### How to complete this task
Gather every line of the records below that contains the word "mechanisms" and copy each one out. Case counts, so a line matches only if the capitalization is the same.
◇ ◇ ◇ ◇ ◇ ◇ ◇
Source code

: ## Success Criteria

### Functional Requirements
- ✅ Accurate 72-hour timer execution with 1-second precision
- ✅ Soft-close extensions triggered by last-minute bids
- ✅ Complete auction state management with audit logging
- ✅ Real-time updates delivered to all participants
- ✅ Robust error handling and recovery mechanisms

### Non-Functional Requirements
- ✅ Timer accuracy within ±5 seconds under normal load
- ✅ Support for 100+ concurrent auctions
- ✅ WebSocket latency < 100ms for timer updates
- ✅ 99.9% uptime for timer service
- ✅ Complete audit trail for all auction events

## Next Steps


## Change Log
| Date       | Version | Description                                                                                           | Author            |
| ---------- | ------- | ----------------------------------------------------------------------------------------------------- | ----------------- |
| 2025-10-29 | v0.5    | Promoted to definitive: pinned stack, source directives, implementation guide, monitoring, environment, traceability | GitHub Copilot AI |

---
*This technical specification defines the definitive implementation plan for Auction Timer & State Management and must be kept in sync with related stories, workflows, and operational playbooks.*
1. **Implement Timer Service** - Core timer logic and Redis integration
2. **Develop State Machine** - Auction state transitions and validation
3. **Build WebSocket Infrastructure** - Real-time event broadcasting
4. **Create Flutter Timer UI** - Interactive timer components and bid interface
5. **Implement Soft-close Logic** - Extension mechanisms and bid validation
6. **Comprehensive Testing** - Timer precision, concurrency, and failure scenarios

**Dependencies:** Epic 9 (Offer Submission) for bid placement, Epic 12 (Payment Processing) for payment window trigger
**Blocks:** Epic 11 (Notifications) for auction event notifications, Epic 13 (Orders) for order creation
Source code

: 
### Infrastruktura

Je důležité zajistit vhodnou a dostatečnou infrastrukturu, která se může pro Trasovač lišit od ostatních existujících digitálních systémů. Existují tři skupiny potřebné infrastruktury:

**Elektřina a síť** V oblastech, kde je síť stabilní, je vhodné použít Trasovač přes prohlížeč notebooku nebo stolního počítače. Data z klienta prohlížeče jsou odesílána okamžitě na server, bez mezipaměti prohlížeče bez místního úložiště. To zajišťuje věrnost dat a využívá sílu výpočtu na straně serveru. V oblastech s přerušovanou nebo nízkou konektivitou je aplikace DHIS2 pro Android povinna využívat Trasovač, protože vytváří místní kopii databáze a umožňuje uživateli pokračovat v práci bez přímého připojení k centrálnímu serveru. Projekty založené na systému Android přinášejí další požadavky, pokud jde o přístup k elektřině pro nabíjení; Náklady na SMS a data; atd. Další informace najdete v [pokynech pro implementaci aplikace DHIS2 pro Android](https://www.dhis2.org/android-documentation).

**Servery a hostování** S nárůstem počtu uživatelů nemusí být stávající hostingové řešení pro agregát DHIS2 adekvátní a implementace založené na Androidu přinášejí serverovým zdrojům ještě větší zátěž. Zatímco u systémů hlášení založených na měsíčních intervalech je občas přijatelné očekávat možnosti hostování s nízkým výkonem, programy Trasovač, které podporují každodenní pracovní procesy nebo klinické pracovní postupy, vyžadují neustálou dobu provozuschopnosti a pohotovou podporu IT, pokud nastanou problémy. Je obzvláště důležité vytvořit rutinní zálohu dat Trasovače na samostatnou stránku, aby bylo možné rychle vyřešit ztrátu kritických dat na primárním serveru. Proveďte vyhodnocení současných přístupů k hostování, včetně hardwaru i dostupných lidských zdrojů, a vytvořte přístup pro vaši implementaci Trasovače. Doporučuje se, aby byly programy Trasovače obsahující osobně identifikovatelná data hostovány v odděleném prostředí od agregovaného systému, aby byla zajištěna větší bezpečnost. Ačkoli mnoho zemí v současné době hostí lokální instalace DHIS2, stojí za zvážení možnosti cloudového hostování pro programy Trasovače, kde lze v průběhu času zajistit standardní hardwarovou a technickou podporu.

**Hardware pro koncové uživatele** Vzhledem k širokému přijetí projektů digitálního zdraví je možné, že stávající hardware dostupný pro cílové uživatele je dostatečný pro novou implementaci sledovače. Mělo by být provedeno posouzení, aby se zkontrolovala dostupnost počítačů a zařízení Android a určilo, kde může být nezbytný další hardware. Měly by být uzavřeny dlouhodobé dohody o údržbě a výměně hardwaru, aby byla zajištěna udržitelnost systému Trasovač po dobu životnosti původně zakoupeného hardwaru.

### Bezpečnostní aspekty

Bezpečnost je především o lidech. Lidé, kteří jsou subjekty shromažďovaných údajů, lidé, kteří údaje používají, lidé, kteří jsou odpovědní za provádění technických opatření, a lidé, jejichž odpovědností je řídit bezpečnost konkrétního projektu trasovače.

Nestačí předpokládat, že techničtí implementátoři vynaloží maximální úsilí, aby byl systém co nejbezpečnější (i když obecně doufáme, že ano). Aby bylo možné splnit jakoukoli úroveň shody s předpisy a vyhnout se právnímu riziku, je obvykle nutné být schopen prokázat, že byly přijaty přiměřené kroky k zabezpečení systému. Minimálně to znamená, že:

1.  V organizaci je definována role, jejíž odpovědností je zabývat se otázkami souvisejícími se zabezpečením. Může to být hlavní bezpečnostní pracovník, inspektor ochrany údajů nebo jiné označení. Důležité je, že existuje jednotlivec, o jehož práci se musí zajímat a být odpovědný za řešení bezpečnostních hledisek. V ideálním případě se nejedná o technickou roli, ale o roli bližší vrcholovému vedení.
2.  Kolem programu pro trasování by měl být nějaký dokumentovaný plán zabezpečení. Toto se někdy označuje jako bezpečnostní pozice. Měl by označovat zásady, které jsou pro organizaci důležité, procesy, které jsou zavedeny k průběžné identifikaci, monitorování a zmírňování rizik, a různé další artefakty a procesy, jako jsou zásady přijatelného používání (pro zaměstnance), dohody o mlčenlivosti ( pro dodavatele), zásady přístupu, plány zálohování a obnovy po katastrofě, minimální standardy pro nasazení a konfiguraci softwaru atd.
◇ ◇ ◇ ◇ ◇ ◇ ◇
### Result of this task
- ✅ Robust error handling and recovery mechanisms
5. **Implement Soft-close Logic** - Extension mechanisms and bid validation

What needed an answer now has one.